AIM OF THE EXERCISE: Give only the number of lines in the records that contain the word "einen".

DATA RECORDS:
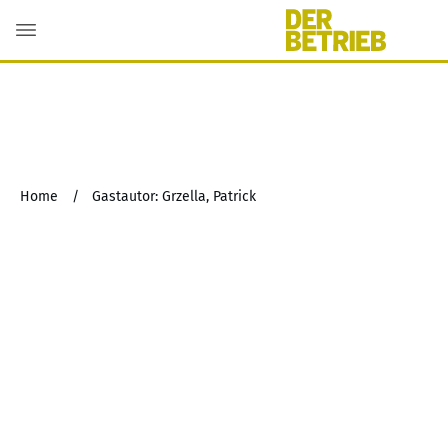
Home
/
Gastautor: Grzella, Patrick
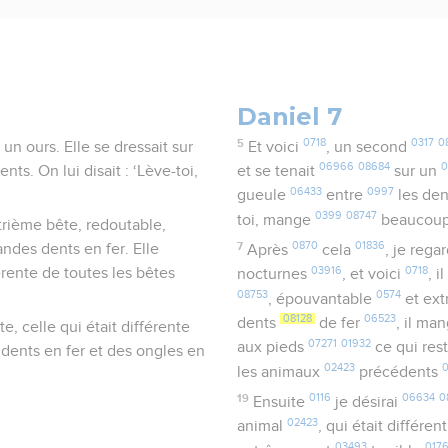
Daniel 7
5
0718
0317
0
n ours. Elle se dressait sur
Et voici
, un second
06966
08684
0
nts. On lui disait : ‘Lève-toi,
et se tenait
sur un
06433
0997
gueule
entre
les de
0399
08747
toi, mange
beaucou
trième bête, redoutable,
7
0870
01836
andes dents en fer. Elle
Après
cela
, je rega
03916
0718
fférente de toutes les bêtes
nocturnes
, et voici
, 
08753
0574
, épouvantable
et ext
08128
06523
dents
de fer
, il ma
te, celle qui était différente
07271
01932
aux pieds
ce qui res
 dents en fer et des ongles en
02423
les animaux
précédents
19
0116
06634
0
Ensuite
je désirai
02423
animal
, qui était différen
03493
017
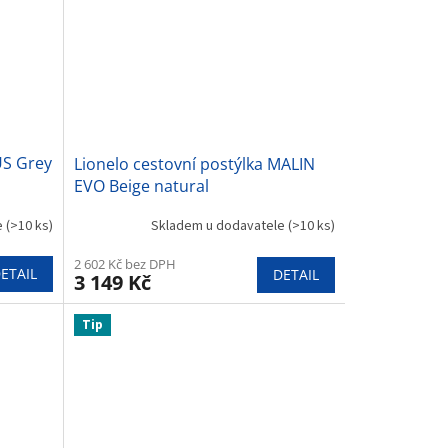
US Grey
Lionelo cestovní postýlka MALIN
EVO Beige natural
e
(>10 ks)
Skladem u dodavatele
(>10 ks)
2 602 Kč bez DPH
ETAIL
DETAIL
3 149 Kč
Tip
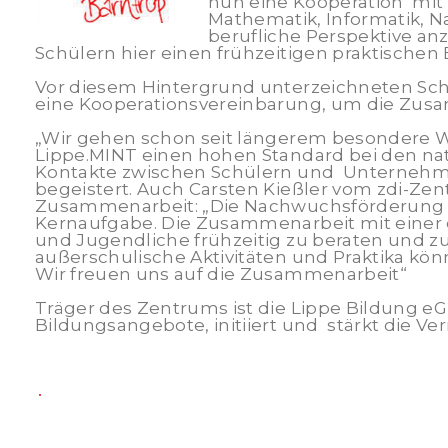
nun eine Kooperation mit 
Mathematik, Informatik, 
berufliche Perspektive a
Schülern hier einen frühzeitigen praktischen 
Vor diesem Hintergrund unterzeichneten Schu
eine Kooperationsvereinbarung, um die Zusa
„Wir gehen schon seit längerem besonder
Lippe.MINT einen hohen Standard bei den na
Kontakte zwischen Schülern und Unternehmen
begeistert. Auch Carsten Kießler vom zdi-Zen
Zusammenarbeit: „Die Nachwuchsförderung in
Kernaufgabe. Die Zusammenarbeit mit einer e
und Jugendliche frühzeitig zu beraten und zu
außerschulische Aktivitäten und Praktika kön
Wir freuen uns auf die Zusammenarbeit“
Träger des Zentrums ist die Lippe Bildung eG
Bildungsangebote, initiiert und stärkt die Ve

WRITTEN ANSWER: 2